* **Metin**

Asgari şampiyon

Milliyet

Kulüpten aldığı asgari ücretle geçinemediği için müzik markette yine asgari ücretle çalışan Gülsüm Şeyma Tatar, ancak akşam antrenman yapabiliyor. Şampiyon boksör, ödüllerini vermeyen devletin ilgili kurumlarını mahkemeye vermekten de çekinmemiş.

Tabii ki en iyi arabaya bineceğim, en iyi saati takacağım. Çünkü Fenerbahçe'de oynuyorum. Fenerbahçe Türkiye'nin en iyi takımı" diyordu Fenerbahçe futbol takımının kalecisi Volkan, bir röportajında. Gülsüm de, Fenerbahçe'nin boksörü; ama ona verilen sadece asgari ücret... Biz spor basını emekçileri bile futbolla yatıp kalktıktan sonra, amatör branşlara ilgi gösterilmesi biraz garip olur herhalde... Bu satırların yazarı da birkaç sene öncesine kadar 'kartaldan başka kuş tanımaz' misali futboldan başka sporla ilgilenmezdi. Şimdi yaptığım her röportajda günah çıkarıyorum adeta... Avrupa Şampiyonu unvanına sahip Gülsüm Şeyma Tatar boksu, yaşadığı zorlukları ve hayallerini anlattı...

* **Görev 1**
Gülsüm Şeyma Tatar hakkındaki metne göre Tatar hangi unvana sahiptir?
* **Görev 2**
Gülsüm Şeyma Tatar hakkındaki metni iki cümleyle özetleyin.
* **Görev 3**
Gülsüm Şeyma Tatar hakkındaki metnin devamını yazın.

Kayıtlı veriler:
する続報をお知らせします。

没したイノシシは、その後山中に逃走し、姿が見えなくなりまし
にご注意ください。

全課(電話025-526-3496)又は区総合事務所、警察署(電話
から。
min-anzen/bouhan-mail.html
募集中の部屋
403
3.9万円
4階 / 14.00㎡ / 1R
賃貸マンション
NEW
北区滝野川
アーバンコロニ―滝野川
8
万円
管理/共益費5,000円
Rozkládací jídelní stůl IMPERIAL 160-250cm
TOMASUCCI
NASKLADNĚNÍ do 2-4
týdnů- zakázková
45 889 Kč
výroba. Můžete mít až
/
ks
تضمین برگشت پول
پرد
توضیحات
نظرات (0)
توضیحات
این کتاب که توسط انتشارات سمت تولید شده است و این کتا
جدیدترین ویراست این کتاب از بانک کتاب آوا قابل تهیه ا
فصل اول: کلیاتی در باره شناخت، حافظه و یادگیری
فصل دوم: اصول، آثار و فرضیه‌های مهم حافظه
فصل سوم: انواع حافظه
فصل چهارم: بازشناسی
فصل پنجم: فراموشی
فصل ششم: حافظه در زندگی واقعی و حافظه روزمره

--

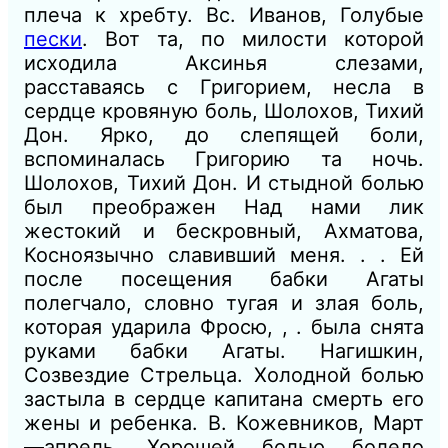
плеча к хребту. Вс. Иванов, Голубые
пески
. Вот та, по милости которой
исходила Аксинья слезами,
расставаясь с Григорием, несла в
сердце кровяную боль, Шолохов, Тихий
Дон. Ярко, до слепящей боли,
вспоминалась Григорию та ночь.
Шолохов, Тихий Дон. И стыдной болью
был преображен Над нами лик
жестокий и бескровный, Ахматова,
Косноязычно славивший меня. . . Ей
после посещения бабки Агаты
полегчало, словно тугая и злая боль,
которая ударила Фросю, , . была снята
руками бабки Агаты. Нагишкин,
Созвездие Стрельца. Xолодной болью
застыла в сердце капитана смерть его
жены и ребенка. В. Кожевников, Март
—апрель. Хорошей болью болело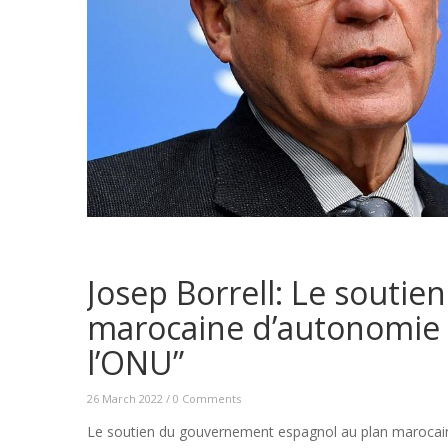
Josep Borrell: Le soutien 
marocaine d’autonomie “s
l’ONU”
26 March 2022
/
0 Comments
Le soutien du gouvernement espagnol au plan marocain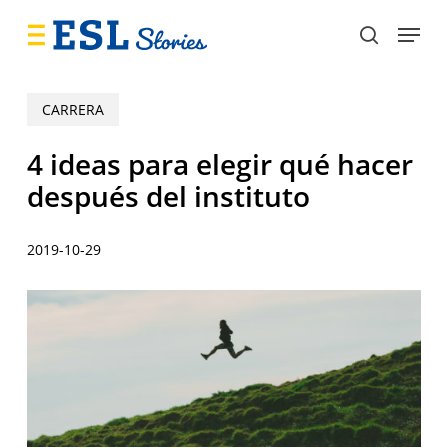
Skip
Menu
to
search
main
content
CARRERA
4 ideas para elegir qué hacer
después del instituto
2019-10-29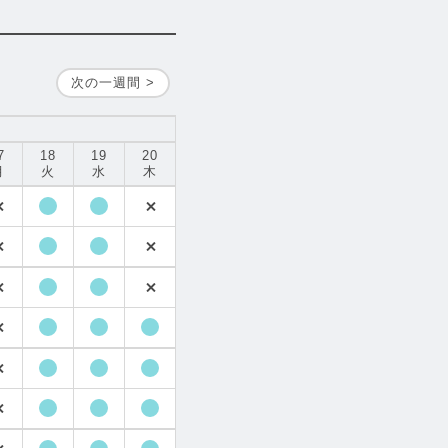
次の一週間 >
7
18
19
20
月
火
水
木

* * *

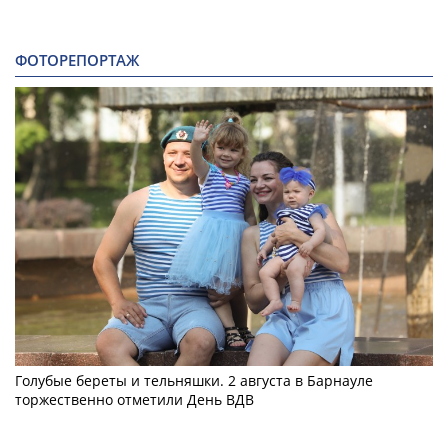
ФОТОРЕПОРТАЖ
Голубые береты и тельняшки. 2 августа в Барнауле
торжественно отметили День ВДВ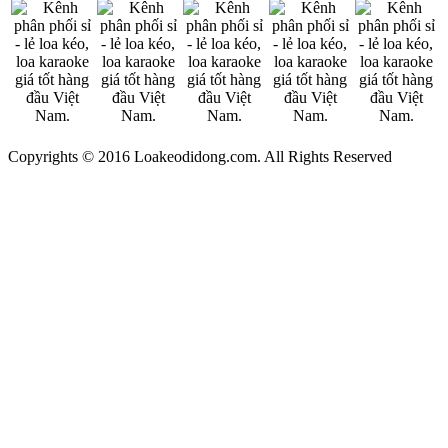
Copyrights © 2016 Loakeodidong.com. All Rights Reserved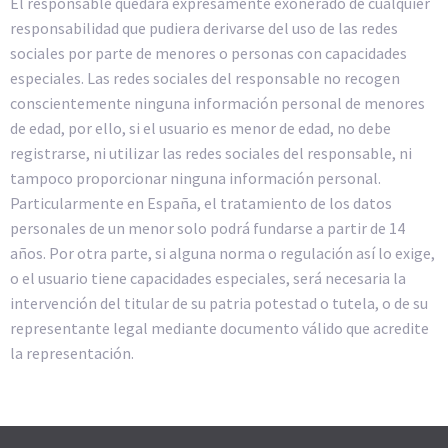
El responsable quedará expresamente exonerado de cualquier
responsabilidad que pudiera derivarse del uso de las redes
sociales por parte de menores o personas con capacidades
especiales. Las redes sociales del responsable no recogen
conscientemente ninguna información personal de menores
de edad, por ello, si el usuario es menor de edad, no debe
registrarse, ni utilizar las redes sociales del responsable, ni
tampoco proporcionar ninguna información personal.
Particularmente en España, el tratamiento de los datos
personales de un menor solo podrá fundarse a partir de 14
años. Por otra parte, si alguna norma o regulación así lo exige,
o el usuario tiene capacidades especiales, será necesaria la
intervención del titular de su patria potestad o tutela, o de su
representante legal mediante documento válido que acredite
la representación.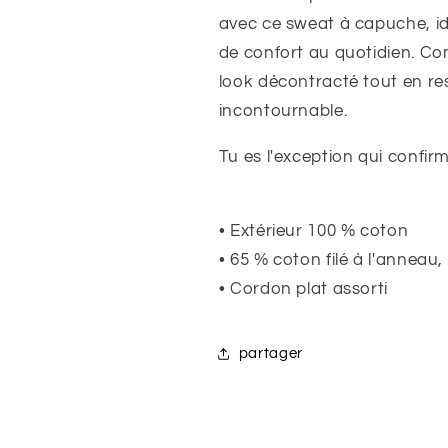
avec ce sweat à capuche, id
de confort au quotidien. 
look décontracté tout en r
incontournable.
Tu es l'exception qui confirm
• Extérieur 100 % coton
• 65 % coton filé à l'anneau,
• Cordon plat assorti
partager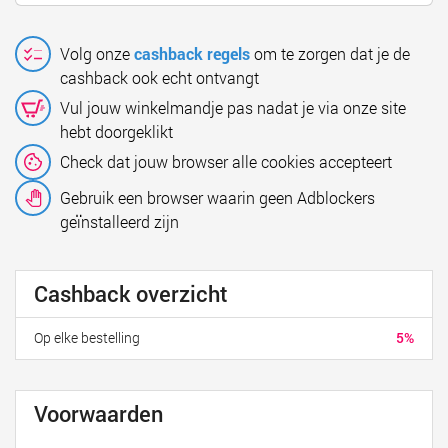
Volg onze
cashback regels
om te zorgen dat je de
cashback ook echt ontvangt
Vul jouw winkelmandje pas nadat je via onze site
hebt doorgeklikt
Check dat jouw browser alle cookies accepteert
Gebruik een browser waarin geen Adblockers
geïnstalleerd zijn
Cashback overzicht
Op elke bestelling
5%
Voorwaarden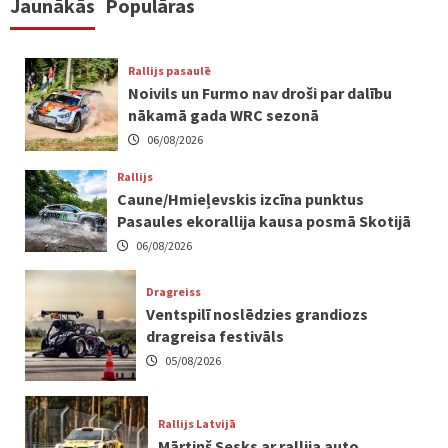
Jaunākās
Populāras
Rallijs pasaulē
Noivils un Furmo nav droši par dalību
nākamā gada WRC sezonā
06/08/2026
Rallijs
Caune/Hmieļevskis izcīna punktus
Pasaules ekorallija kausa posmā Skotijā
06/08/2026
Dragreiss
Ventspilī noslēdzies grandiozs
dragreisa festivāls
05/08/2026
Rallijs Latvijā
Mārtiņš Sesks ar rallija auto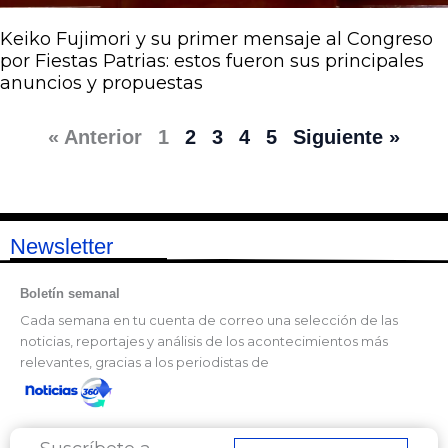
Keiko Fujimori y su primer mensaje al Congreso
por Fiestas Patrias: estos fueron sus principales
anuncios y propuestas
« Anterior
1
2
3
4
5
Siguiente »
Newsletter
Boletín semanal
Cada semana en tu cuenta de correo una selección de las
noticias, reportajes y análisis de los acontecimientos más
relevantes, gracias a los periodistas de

* **Alıştırma sonucu 1**
Avrupa Şampiyonu unvanına sahiptir.

* **Alıştırma sonucu 2**
Fenerbahçe'nin boksörü Gülsüm Şeyma Tatar, kulüpten aldığı asgari ücretle geçinemediği için bir müzik markette yine asgari ücretle çalışıyor ve ancak akşamları antrenman yapabiliyor. Ödüllerini vermeyen devletin ilgili kurumlarını mahkemeye vermekten çekinmeyen Avrupa Şampiyonu Tatar, boksu, yaşadığı zorlukları ve hayallerini anlattı.

* **Alıştırma sonucu 3**
Boksa nasıl başladın?
Aileden gelen bir spor boks. Amcalarım millli boksör. Abim de boks yapıyor. En çok abimin desteğiyle boksa başladım.

Çocukken kızdığın birini döver miydin?
Çok. Çocukken abilerim benim yüzümden çok kavga ediyorlardı. Mesela erkeklerle misket oynardım. Kavga çıkarırdım, abimler gelip, onları döverdi. Ben de döverdim tabii ki...

Boksör olabilmek için gerekli standartlar var mı?
Tabii ki. Kendine güven çok önemli. Hani yürek olacak diyorlar ya. Kalıp önemli değil, gerçekten yürekli olmak gerekiyor. Tabii ki, boksun gerektirdiği kilo, boy, fizik gibi özellikler de şart.

Diğer boksörlerden seni farklı kılan bir özelliğin var mı?
Ters gard olmak önemli bir özelliğim.

O ne demek?
Genelde bütün boksörler düz garddır. Sol elleri öndedir. Ben ters gardım. Ters gard olduğunuz zaman "Karaciğeri almak" dedikleri şeyi daha rahat yapabiliyorsunuz. Maçı daha rahatlıkla alabiliyorsunuz.

Boksta bildiğim kadarıyla sıkletler var. Mesela 60 kilo yerine, 60 kilo 800 gram olduğunuz zaman ne oluyor?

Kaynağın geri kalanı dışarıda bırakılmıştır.